The Perl 6 Summary for the week ending 20030112
... and we're back. Yup, it's summary time again. We'll dive straight in
with perl6-internals (as if you expected anything else).
More thoughts on DOD
Leopold Tötsch posted a test program showing the effects of PMC size and
timing of garbage collection and allocation and suggested ways of
improving the GC system based on the conclusions he drew from its
results. Leo, Dan and Mitchell N Charity discussed this further and
tried a few different approaches to try and improve performance (though
Mitchell did worry about premature optimization). Work in this area is
ongoing.
http://makeashorterlink.com/?Y3EB16513
The Perl 6 Parser
Dan asked about the current state of the Perl 6 parser, wanting to know
what was and wasn't implemented and wondered about adding the Perl 6
tests into the standard parrot test suite. Sean O'Rourke and Joseph F.
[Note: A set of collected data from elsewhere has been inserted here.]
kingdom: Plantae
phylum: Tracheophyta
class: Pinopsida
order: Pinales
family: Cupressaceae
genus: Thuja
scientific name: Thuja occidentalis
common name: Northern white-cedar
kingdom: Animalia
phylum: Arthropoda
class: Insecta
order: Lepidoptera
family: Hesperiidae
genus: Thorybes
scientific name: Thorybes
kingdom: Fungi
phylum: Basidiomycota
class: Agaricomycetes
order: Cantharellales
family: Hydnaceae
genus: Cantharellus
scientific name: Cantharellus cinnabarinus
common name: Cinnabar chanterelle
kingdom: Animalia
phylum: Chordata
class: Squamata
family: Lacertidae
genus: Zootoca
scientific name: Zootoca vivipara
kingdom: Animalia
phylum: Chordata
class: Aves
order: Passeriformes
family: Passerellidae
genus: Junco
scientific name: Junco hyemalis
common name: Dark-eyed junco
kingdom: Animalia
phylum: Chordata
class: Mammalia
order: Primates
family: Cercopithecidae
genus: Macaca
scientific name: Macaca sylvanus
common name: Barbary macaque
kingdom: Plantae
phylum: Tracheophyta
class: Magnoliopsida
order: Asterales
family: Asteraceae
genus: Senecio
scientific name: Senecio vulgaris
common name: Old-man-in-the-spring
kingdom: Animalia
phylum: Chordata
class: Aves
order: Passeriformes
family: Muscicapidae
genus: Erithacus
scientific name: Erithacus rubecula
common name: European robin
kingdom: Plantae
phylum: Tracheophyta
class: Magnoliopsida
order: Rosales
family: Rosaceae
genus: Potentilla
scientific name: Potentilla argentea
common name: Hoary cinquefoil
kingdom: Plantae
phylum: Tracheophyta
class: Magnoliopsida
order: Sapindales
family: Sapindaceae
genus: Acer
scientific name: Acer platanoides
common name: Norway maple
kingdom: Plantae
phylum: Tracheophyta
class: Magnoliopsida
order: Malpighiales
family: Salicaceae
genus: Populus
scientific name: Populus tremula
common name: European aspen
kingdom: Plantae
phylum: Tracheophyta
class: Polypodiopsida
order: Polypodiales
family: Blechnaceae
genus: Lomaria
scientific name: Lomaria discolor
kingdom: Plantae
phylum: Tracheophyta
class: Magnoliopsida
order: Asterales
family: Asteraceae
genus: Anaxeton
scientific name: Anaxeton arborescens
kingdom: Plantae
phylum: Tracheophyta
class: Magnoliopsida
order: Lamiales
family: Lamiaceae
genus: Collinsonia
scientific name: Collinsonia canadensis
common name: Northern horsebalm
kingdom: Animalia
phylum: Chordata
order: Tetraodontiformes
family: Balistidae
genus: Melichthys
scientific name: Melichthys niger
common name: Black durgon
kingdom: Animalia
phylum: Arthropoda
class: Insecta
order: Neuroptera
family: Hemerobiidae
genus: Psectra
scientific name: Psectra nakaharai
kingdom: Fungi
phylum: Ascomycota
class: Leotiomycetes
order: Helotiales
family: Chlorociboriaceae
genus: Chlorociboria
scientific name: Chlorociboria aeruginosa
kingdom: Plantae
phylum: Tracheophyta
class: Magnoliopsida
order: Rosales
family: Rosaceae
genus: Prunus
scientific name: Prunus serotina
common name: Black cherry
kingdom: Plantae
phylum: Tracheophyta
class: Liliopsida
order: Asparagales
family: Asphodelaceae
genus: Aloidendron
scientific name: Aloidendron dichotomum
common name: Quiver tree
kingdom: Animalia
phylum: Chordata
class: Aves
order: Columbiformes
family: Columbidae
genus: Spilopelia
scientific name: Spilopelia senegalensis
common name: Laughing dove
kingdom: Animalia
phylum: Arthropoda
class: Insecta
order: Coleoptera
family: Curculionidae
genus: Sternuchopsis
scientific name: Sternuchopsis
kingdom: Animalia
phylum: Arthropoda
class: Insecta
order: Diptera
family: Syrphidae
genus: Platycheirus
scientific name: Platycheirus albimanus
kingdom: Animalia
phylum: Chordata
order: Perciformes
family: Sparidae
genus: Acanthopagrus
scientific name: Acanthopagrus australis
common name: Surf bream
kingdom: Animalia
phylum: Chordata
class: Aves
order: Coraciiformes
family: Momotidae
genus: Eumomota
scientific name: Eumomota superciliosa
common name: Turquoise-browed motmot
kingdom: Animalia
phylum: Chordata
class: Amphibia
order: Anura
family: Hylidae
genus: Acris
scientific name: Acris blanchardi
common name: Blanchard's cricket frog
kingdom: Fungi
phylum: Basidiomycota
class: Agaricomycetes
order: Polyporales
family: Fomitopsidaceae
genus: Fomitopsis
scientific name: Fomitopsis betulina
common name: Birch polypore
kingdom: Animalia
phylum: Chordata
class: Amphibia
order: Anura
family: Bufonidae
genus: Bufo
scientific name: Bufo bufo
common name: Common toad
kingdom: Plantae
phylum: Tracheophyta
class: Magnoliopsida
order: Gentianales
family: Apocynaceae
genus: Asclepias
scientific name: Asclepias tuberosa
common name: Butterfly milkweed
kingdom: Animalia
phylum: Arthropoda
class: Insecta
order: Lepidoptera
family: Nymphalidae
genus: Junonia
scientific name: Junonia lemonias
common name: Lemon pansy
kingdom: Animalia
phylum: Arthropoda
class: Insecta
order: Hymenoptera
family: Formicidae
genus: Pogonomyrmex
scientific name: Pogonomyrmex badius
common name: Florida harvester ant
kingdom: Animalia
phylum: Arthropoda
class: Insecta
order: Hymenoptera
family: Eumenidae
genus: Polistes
Ryan both gave a summaries of where things stood. Joseph also suggested
a few refactorings of the parser to deal with the fluidity of the
current spec (almost all the operators have changed symbols since the
parser was first written for instance).
http://makeashorterlink.com/?I6FB35513
LXR - Source code indexing
Last week I said that Robert Spier had 'started work on getting a
browseable, cross referenced version of the Parrot source up on
perl.org'. What actually happened was that Robert asked Zach Lipton to
do the work. This week Zach delivered the goods which, I must say, look
fabulous.
I'm sure that if someone were to extend LXR so it had a better
understanding of .pasm, .pmc, .ops and other special Parrot source types
then the community would be very grateful indeed. I know I would.
http://makeashorterlink.com/?K10C23513 -- Announcement
http://tinderbox.perl.org/lxr/parrot/source
Thoughts on infant mortality
Piers Cawley offered what he thought might be a new approach to dealing
with the infant mortality problem which got efficiently shot down by Leo
Tötsch. Which led to further discussion of possible answers, and it
looks like Leo's proposed solution involving a small amount of code
reordering and early anchoring will be the one that's tried next. All
being well it won't require walking the C stack and hardware register
set, which can only be a good thing.
Later on, Leo asked if it'd be okay to check in his work so far on
redoing the GC because he was up to 15 affected files and was starting
to worry about integration hell. Steve Fink wasn't sure about one of his
changes, so Leo checked everything else in.
http://makeashorterlink.com/?K41C21513
http://makeashorterlink.com/?S62C23513
Objects, finally (try 1)
Last week I mentioned that Leon Brocard's wishlist for the next Parrot
iteration included Objects. This week Dan posted his first draft of what
Parrot Objects would and wouldn't be able to do. The eleventh entry on
Dan's list (Objects are all orange) seemed to be custom made to please
Leon. There was a fair amount of discussion (of course), but the
consensus was positive.
http://makeashorterlink.com/?S13C31513
The benchmarking problem
Nicholas Clark crossposted to p5p and perl6-internals to discuss the
problems of benchmarking parrot against perl 5. One of parrot's aims is,
of course, to go faster than perl 5. The problem is, how do you measure
'faster'? Nicholas has been working on making perl 5 go faster and was
distressed to find out that using 'perlbench' a patch of his went 5%
faster, 1% slower, 0% and 1% faster, depending on what machine/compiler
combination he ran the benchmark on. Leo Tötsch commented that he'd
found performance varying by over 50% in a JIT test, depending on the
position of a loop in memory. Andreas Koenig commented that he'd come to
the conclusion that bugs in glibc meant that there was little point in
benchmarking Perl at all if it was built with a glibc older than version
2.3 (apparently malloc/free proved to be gloriously erratic...) I'm
afraid not much was actually resolved though.
http://makeashorterlink.com/?L64C22513
Meanwhile, in perl6-language
The discussion of Variable types vs Value types continued from the
previous week. Dan opined that Arrays weren't necessarily objects, which
brought forth squawks from Piers Cawley who pointed out that being able
to do:
class PersistentList is Array {
method FETCH ($index) {
...
}
...
}
would be much nicer than tying a value in the Perl 5ish fashion. Dan
reckoned that delegation would probably be enough which, IMHO seemed to
miss the point. Various other people chimed in to, essentially, tell Dan
that he was wrong, but I'm not sure Dan agreed with them.